A grenade is placed in the tread of the tank to immobilize it at 1.15.35. When Paul is running away from the flamethrowers at 1.16.50, the tread appears undamaged.
A German soldier/officer walks through water and a lot of mud to enter a barracks at night full of sleeping soldiers. He walks in and tells the soldiers to pack their bags & bedding, preparing the regiment to advance to the front firing position. However, his boots are apparently dry with no mud on them as he walks through the barracks.
The piece of the poster with the actress doesn't deteriorate when seen the second time, despite the humid weather. Moreover, the creases have disappeared and it's shown dry and smooth hanging from the nail in the trench.
As the tanks approach, Paul and comrades hurry along a trench lined on the rear-side with troops standing on a shelf and pointing their rifles. In the next shot, all these troops are gone.
After surviving a bunker collapsing during artillery, Paul is uncovered from the rubble and directly to his right is face-down Ludwig (who had been sitting to Paul's right prior to the collapse). Beside the corpse is a pair of glasses, the same Ludwig wore.

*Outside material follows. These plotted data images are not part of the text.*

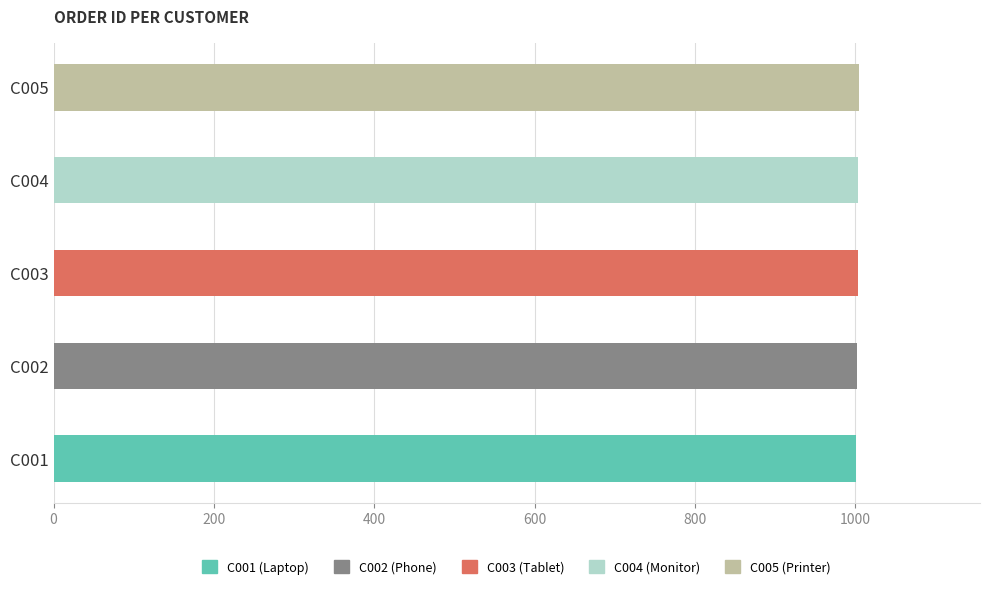

What is the minimum value shown in the chart?

1001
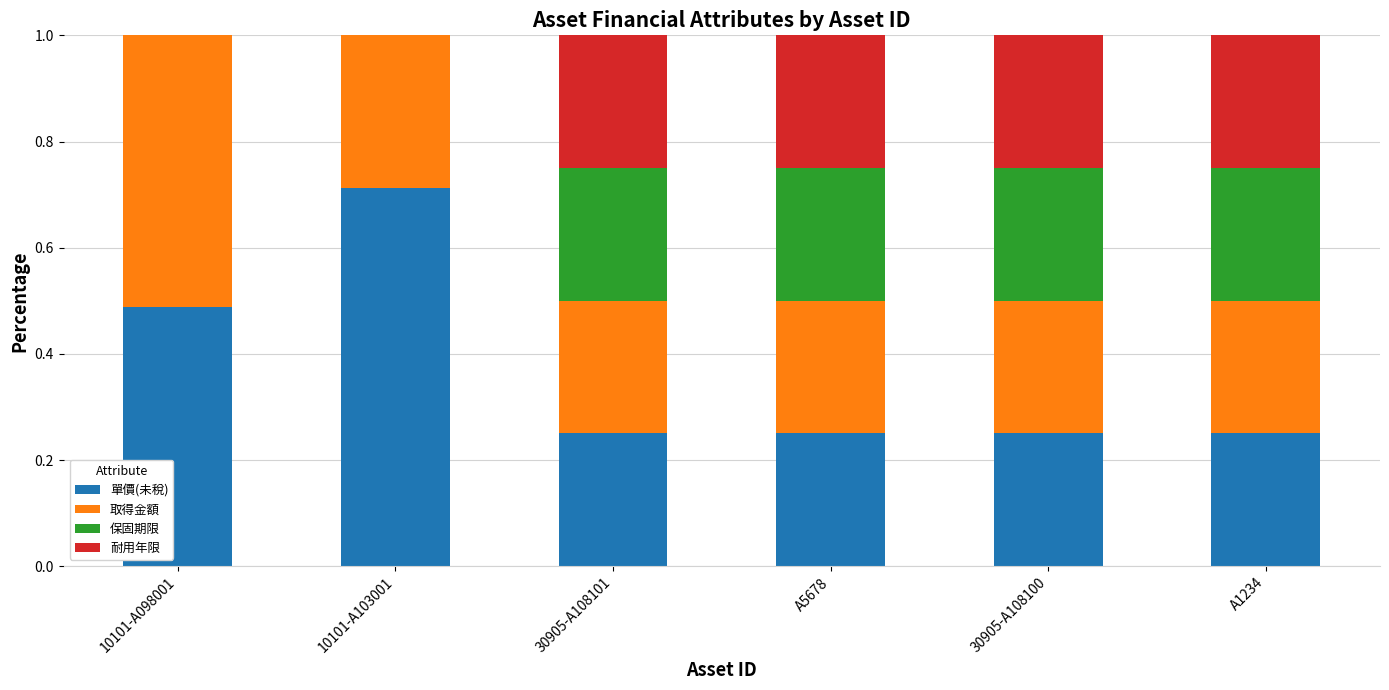

At which label does 單價(未稅) reach its peak?

10101-A103001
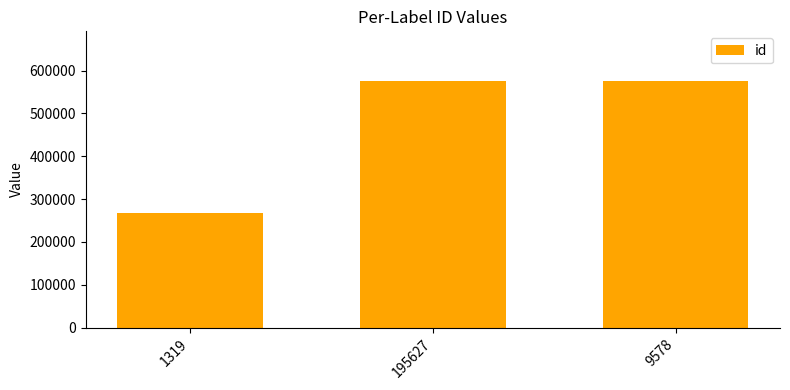

How many bars are there in total?

3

A few moments later, Paul is walking down the trench, far from the collapsed bunker, and finds Ludwig's body in the mud, different from the corpse under the rubble.
A few moments later, Paul is walking down the trench, far from the collapsed bunker, and finds Ludwig's body in the mud, different from the corpse under the rubble.
By November 1918, the war had evolved into movement over terrain that had not been fought over for years. It was called the Foxhole War by then instead of the trench war. The German army was in retreat over open ground, not in carefully prepared trench positions.
Therefore the battle scenes during the Armistice meeting are set in a completely wrong type of landscape. The landscape is that of the later battle of the Somme in 1916, or of Third Ypres in 1917.
On top of that, as seems usual with WWI movies, the trenches are too wide.
The St. Chamond tanks have wrong road wheels, obviously belonging to more modern, WWII era tanks.
At the end of the shell-crater scene, swifts are heard calling. It's November - and all swifts will have left northern Europe 3 months ago.
The film depicts German soldiers being surprised and killed by flamethrowers but it was the Germans who introduced the flamethrower to WW1. The Kleinflammenwerfer was created and developed by German scientist Richard Fiedler in 1910 alongside the Grossflammenwerfer, which was a larger flamethrower.
However, these soldiers may not have seen flamethrowers, or even know that they existed.
At the beginning of the movie when the camera pans down from a shot of the bodies on the ground, and machine gun/rifle shots are heard and then seen exploding around the bodies, the shots don't seem to mysteriously hit the bodies and also the white smoke from the craters reveals the explosives use to simulate them, as no such white smoke would come from a real rifle/machine gun shot as the explosive is in the cartridge, not in the bullet.
The rifles at several moments in the film have no recoil.
When Paul goes to roll Ludvig over, he begins to roll over without Paul actually moving him. (It is most evident in his head, neck, and shoulders.)
In the final attack at the end of the film, when Paul takes cover behind a dead horse, the soldier behind him obviously has a plastic bayonet.
By the end, Germany's delegation to Rethondes appears indignant as the terms and conditions of armistice are quoted by Mathias Erzberger, namely forfeiting submarines, planes, weapons and so on; what is read there was not in the November 11, 1918 capitulation act but was imposed upon Germany next year in the Treaty of Versailles.
Many of the tree trunks used in the construction of the trenches show marks left by the feed rollers of a single grip forest harvester - a piece of forestry machinery not introduced until the 1980s. This is particularly visible when Baumer is collecting the ID tags of fallen soldiers.
Katczinsky is seen in the beginning of the film holding a M16 Stahlhelm with camouflage paint, which was part of German Army Order II, No 91 366 in 1918.